- Task item
A faithful transcript of every entry is required; pictures do not belong in it.

=== Source data ===

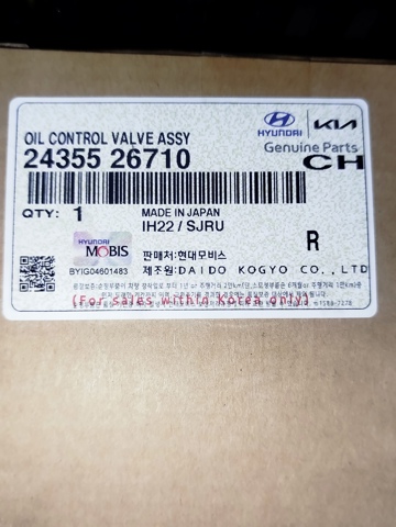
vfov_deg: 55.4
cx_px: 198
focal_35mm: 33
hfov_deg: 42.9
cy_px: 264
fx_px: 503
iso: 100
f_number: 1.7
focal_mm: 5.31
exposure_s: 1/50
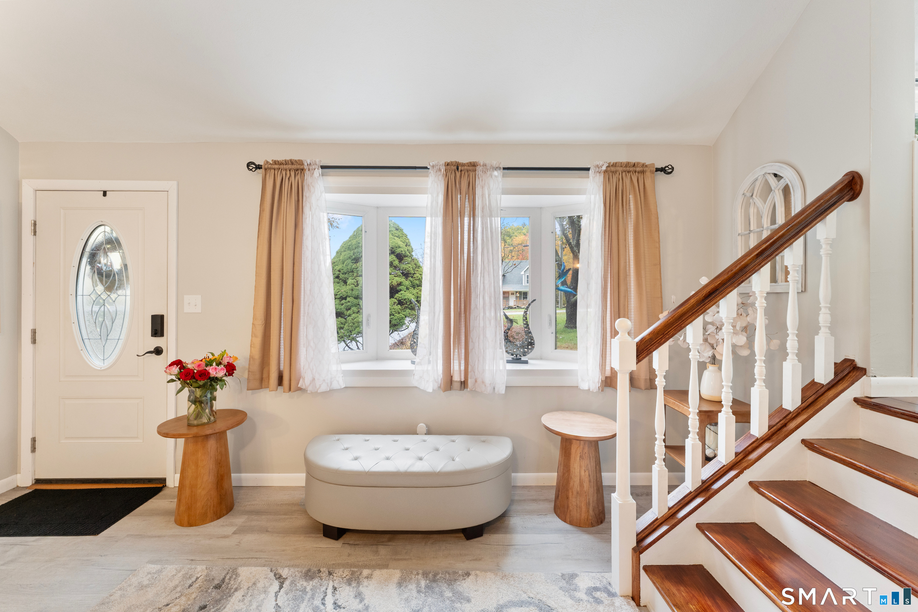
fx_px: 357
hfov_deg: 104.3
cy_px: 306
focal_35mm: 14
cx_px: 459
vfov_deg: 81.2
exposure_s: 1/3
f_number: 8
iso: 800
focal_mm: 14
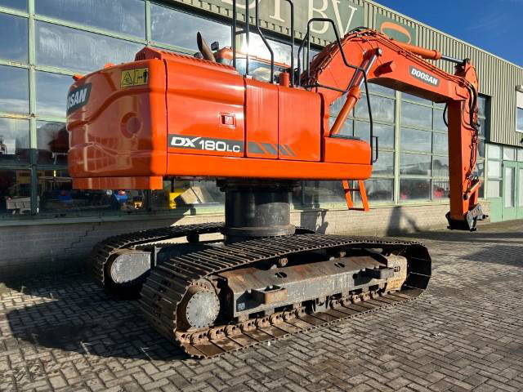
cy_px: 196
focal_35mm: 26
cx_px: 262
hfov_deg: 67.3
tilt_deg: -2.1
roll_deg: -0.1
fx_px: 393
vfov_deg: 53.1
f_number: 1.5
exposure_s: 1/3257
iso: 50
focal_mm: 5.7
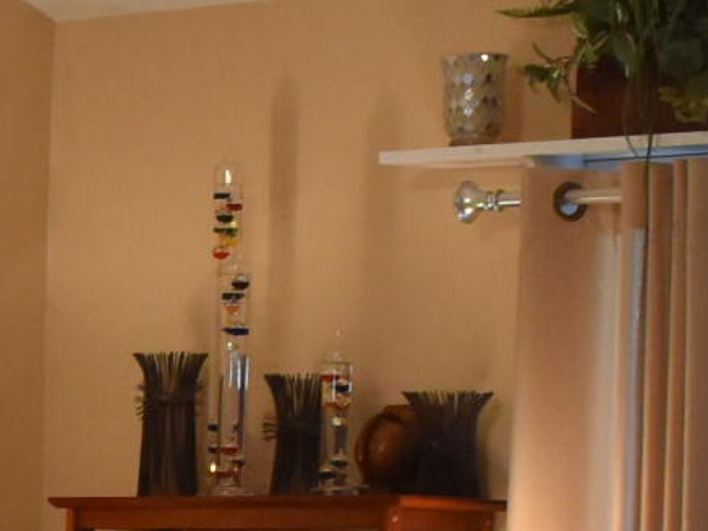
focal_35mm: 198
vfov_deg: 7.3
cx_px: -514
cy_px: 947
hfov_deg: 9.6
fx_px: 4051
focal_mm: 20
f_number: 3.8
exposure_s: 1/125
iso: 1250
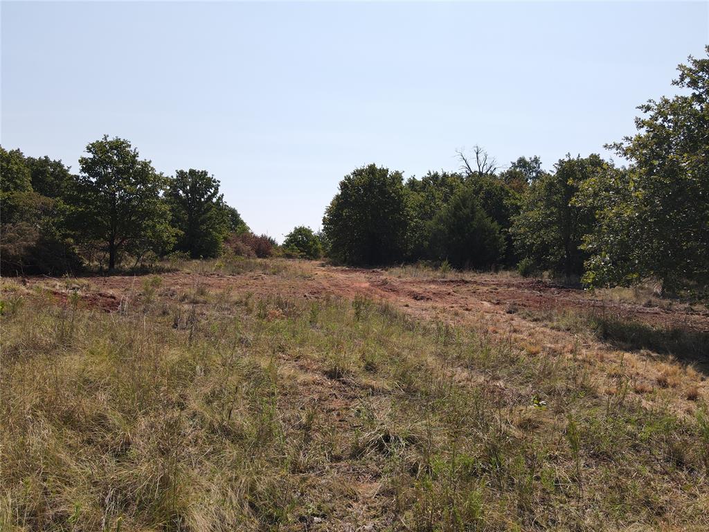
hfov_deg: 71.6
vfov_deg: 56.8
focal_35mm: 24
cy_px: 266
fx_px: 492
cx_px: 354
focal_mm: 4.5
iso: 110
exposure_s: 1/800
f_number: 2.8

===

- Solution to the exercise
vfov_deg: 55.4
cx_px: 198
focal_35mm: 33
hfov_deg: 42.9
cy_px: 264
fx_px: 503
iso: 100
f_number: 1.7
focal_mm: 5.31
exposure_s: 1/50
fx_px: 357
hfov_deg: 104.3
cy_px: 306
focal_35mm: 14
cx_px: 459
vfov_deg: 81.2
exposure_s: 1/3
f_number: 8
iso: 800
focal_mm: 14
cy_px: 196
focal_35mm: 26
cx_px: 262
hfov_deg: 67.3
tilt_deg: -2.1
roll_deg: -0.1
fx_px: 393
vfov_deg: 53.1
f_number: 1.5
exposure_s: 1/3257
iso: 50
focal_mm: 5.7
focal_35mm: 198
vfov_deg: 7.3
cx_px: -514
cy_px: 947
hfov_deg: 9.6
fx_px: 4051
focal_mm: 20
f_number: 3.8
exposure_s: 1/125
iso: 1250
hfov_deg: 71.6
vfov_deg: 56.8
focal_35mm: 24
cy_px: 266
fx_px: 492
cx_px: 354
focal_mm: 4.5
iso: 110
exposure_s: 1/800
f_number: 2.8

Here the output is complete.